La mafia cubano-américaine s'oppose rageusement à la levée de l'interdiction de vente d’aliments et de médicaments. Mais, à supposer que l'initiative dont nous avons parlé plus haut porte des fruits, elle serait de toute façon inconciliable avec les lois et amendements constitutifs du blocus. Un pays comme le nôtre, qui a supporté ce fardeau et qui a enregistré un manque à gagner direct et indirect de plus de cent milliards de dollars, ne serait pas en mesure d'acheter des aliments et des médicaments aux Etats-Unis tant qu'il sera soumis à cette politique de blocus et de guerre économique qui le prive des ressources indispensables à ces fins. S'il est juste de reconnaître que n'importe quel petit pas vers la suppression du blocus constituerait un motif de satisfaction pour ceux qui s'opposent à une politique si néfaste contre notre pays et si nous avons le devoir de leur savoir gré de leurs efforts nobles et constructifs, il n'en reste pas moins que nous avons aussi l'obligation d'avertir notre peuple et l'opinion publique mondiale que Cuba ne pourrait régler absolument rien, car elle ne disposerait pas dans les conditions actuelles des ressources nécessaires à l'achat d'aliments et de médicaments, et qu'elle ne pourrait donc accepter une simple mesure de ce genre. Sans compter que les administrations nord-américaines font la sourde oreille aux résolutions contre le blocus votées depuis des années, à une majorité écrasante, par les pays membres de l'Assemblée générale des Nations Unies.

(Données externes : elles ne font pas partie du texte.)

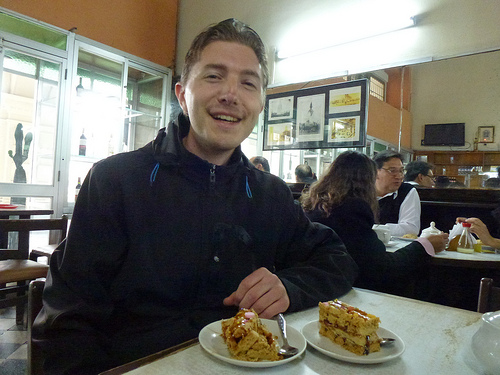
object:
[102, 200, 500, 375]
table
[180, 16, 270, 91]
short hair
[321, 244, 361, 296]
elbow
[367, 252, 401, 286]
elbow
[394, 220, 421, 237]
elbow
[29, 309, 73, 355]
elbow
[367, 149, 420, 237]
man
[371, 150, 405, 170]
hair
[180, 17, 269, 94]
hair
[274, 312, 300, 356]
spoon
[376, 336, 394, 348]
spoon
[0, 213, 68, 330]
chair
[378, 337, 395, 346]
silver spoon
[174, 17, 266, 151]
head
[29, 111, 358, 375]
jacket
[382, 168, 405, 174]
glasses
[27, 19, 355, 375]
person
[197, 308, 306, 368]
plate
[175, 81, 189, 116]
ear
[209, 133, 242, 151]
jaw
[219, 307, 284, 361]
food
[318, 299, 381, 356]
food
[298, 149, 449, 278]
people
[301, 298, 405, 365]
plate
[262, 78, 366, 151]
picture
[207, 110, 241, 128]
mouth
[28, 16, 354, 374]
man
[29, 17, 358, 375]
people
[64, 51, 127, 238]
door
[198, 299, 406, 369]
diner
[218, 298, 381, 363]
meal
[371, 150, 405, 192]
man's head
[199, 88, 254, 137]
smile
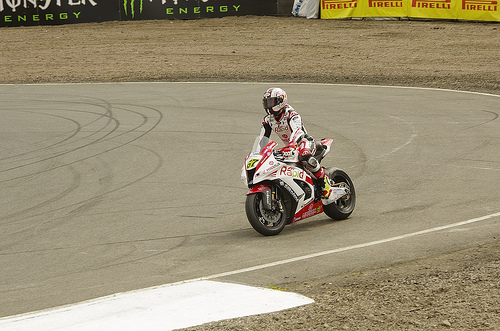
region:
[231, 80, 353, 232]
person riding motorcycle during race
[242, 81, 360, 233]
person riding motorcycle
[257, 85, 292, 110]
person wearing protective helmet during race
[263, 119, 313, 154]
person wearing protective clothing during race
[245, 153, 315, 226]
red and white motorcycle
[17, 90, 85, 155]
black motorcycle tracks on gray pavment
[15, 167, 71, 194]
black motorcycle tracks on gray pavment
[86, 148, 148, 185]
black motorcycle tracks on gray pavment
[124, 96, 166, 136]
black motorcycle tracks on gray pavment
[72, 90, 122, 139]
black motorcycle tracks on gray pavment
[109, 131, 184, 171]
race track for motorcycle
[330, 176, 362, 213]
back wheel on motorcycle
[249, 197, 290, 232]
front wheel on motorcycle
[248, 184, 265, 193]
front fender on motorcycle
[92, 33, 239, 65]
dirt near race track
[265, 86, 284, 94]
front part of helmet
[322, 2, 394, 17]
yellow banner on wall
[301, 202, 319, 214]
lower part of motorcycle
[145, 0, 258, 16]
words on advertising wall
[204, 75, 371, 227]
person on the motorcycle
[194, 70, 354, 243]
Person in white uniform riding motorcycle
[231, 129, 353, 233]
Red and white motorcycle being ridden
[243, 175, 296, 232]
Black tire of red and white motorcycle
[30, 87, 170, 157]
Tire marks on a gray asphalt course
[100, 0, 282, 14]
Black and green sign with the word Energy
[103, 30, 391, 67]
Light brown patch of dirt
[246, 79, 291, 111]
Black and white motorcycle helmet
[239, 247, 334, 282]
White line in gray asphalt course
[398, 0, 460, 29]
Yellow sign with red lettering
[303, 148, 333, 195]
Leg of person riding motorcycle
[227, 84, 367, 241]
person riding on motorcycle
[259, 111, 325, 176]
uniform of professional rider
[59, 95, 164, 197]
tire marks in track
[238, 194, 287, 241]
tire on front of bike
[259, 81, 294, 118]
helmet on rider's head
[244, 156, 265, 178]
number on front of bike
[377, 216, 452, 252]
white line on track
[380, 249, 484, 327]
gravel on side of track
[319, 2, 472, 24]
red and yellow banner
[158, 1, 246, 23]
green letters on black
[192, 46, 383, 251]
man riding a motorcycle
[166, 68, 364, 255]
man wearing a safety helmet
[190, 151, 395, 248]
motor cycle with black tires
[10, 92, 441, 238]
large dirt track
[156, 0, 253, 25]
advertisement with the letter e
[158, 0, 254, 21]
advertisement with the letter n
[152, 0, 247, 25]
advertisement with the letter r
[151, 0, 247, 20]
advertisement with the letter g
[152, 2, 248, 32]
advertisement with the letter y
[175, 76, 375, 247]
motor cycle with the letter r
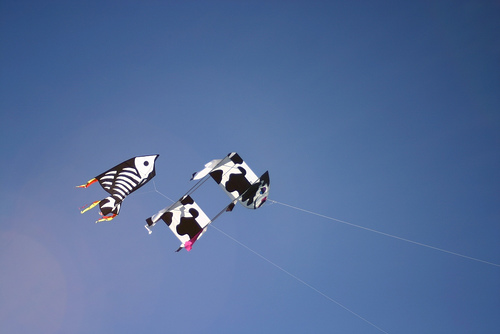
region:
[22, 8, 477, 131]
the sky is blue and clear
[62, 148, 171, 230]
the kite in the sky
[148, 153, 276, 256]
the kite in the sky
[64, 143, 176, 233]
the kite is flying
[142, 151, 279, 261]
the kite is flying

Le 26 juillet, à huit heures et demie du matin, presque à l'heure où la lutte pour l'indépendance définitive de notre patrie a débuté voilà quarante-sept ans, la population de la capitale demandera au cours d'un défilé gigantesque la levée totale du blocus génocide et de la guerre économique qui portent préjudice, jour après jour, à onze millions de Cubains.

Nous ne nous arrêterons pas à mi-chemin, nous irons jusqu'au bout de la bataille politique dans laquelle nous sommes engagés. Nous ferons voler en éclats, une à une, les mensonges et l'hypocrisie immense des dirigeants de l'empire. Nous les dénoncerons à toutes les tribunes, à Cuba et partout dans le monde. Les connaissances et la culture politique de notre peuple grandiront de jour en jour, comme elles l'ont fait durant les sept mois de bataille inlassable pour le retour d'Elián. Notre message arrivera partout et conscientisera les peuples qui souffrent d'une façon ou d'une autre du pillage et des agressions de l'empire. Il n'y aura pas moyen de l'éviter ou de le contrecarrer.

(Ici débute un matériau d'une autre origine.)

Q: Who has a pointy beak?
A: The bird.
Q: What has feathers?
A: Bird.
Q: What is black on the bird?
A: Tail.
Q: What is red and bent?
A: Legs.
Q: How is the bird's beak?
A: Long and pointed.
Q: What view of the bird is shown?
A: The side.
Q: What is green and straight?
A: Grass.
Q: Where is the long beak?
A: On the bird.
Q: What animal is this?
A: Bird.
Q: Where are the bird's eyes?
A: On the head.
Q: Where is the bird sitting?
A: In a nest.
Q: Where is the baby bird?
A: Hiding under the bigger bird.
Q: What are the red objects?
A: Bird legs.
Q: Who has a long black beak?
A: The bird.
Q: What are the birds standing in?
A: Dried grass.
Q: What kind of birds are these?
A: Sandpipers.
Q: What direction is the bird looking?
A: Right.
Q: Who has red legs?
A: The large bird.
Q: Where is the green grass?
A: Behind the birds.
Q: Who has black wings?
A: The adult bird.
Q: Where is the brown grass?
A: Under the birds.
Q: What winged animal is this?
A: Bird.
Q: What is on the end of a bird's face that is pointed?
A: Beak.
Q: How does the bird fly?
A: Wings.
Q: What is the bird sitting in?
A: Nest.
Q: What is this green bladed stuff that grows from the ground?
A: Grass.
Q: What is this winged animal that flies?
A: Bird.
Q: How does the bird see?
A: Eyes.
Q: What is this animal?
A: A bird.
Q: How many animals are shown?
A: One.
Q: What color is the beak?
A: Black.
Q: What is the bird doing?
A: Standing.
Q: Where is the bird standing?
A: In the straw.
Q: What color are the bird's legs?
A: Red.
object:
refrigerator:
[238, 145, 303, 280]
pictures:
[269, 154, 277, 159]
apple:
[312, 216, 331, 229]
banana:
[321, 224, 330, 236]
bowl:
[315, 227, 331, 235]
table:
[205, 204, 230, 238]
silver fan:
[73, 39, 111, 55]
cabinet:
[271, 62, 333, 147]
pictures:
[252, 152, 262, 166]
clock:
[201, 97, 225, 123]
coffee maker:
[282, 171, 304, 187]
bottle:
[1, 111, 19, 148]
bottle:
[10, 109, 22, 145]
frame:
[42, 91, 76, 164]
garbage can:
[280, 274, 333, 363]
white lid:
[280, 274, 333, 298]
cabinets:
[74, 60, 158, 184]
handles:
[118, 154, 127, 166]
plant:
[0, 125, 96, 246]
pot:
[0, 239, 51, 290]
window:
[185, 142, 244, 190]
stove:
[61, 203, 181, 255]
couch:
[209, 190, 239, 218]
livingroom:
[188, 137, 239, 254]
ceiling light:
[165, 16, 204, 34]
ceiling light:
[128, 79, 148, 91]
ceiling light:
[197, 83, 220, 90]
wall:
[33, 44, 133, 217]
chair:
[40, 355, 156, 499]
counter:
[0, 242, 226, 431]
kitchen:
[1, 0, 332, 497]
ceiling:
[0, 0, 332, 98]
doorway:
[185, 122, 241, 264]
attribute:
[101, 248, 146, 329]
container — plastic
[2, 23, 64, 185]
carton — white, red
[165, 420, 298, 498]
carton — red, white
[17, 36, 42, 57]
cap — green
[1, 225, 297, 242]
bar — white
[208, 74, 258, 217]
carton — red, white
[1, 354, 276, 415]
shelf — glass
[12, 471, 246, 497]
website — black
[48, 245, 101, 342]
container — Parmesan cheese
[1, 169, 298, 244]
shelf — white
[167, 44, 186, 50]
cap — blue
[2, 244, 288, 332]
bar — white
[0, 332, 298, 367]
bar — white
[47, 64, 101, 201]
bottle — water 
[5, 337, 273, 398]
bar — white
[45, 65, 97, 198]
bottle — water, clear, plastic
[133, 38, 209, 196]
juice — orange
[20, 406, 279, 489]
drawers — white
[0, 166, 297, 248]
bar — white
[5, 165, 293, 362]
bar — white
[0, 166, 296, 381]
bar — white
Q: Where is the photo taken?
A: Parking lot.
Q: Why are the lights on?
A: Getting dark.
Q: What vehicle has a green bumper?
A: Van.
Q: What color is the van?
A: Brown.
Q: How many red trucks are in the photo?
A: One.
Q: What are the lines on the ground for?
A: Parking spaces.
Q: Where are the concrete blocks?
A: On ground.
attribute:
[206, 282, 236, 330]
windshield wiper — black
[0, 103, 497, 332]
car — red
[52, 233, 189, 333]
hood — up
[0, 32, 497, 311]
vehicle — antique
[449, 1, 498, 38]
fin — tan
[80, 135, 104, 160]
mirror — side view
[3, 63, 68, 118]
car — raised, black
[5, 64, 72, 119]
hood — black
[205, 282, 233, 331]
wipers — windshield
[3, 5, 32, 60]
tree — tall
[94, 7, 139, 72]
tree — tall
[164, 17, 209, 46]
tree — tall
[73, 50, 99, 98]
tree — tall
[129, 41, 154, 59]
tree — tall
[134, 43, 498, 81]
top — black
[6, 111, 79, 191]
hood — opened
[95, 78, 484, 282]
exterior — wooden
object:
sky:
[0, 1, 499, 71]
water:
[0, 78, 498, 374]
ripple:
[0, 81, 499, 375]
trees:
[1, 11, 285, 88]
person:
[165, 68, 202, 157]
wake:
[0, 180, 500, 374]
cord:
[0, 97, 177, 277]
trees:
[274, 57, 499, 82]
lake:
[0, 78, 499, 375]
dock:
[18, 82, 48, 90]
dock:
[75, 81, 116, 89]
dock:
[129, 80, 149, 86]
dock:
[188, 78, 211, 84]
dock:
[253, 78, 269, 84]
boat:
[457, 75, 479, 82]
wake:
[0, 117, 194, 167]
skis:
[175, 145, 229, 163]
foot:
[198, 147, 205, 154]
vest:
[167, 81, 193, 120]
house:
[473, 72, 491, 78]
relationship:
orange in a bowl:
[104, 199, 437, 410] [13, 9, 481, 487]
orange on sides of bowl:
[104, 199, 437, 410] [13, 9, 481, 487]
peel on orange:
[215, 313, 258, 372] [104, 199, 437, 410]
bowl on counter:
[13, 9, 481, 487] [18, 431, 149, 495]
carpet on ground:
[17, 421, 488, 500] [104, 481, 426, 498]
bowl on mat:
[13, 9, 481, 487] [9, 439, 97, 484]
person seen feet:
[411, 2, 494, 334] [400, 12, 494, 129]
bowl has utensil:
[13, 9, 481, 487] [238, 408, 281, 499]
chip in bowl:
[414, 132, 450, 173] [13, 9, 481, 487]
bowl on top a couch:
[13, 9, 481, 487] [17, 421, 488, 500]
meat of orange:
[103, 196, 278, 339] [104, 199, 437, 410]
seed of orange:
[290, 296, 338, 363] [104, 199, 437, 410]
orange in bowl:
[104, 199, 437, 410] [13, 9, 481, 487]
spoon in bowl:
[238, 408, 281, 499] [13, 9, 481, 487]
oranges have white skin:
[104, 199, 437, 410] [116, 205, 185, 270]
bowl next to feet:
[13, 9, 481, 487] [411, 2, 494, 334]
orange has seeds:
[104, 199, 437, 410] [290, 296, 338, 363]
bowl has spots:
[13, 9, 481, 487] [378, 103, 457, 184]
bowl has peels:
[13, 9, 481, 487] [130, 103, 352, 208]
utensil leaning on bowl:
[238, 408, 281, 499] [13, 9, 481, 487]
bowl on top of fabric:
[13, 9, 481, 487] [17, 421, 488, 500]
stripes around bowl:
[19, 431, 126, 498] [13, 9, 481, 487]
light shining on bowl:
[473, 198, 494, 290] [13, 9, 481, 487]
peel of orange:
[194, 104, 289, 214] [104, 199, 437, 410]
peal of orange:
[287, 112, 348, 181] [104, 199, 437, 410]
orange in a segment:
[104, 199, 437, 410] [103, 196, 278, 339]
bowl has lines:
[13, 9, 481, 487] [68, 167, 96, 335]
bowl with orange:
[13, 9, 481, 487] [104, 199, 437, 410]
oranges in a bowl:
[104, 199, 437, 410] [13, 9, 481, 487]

Nous continuerons de conserver envers le peuple nord-américain les égards et le respect qu'il mérite. Ce n'est pas contre lui que nous nous battons, mais contre une politique criminelle et injustifiable. Nous continuerons de défendre par là le droit constitutionnel des ressortissants nord-américains de connaître la vérité, de venir à Cuba et d'en voir la réalité de leurs propres yeux. En évitant que de nombreux criminels et repris de justice entrent illégalement et sans la moindre restriction aux Etats-Unis aux termes de la Loi d'ajustement cubain, nous défendrons aussi le droit des familles nord-américaines à la sécurité. Et nous défendrons en même temps le droit des ressortissants des Etats-Unis à vendre des produits de leur agriculture et de leur industrie, et à acheter des biens et des services de notre pays, leur droit à négocier avec nous et à investir sur un pied d'égalité dans les branches de l'économie cubaine ouvertes à l'association avec des capitaux étrangers.

S'il est vrai que notre économie n'est pas importante en volume, il n'en reste pas moins que le droit des ressortissants nord-américains de nouer des relations culturelles et économiques avec n'importe quel pays du monde est quelque chose d'important pour eux. Seule une politique dénuée de morale et de principes pourrait le méconnaître. Quarante et une années ont prouvé la vanité - passée, présente et future - des efforts consentis par les Etats-Unis pour détruire une Révolution qui a apporté au peuple cubain tant d'équité, de justice sociale, d'éducation, de valeurs morales et patriotiques. Rien ni personne ne pourra y parvenir ! Toute tentative d'y arriver par la force entraînerait un coût politique et humain que les agresseurs ne seraient pas en mesure de payer, et elle s'avérerait tout aussi inutile.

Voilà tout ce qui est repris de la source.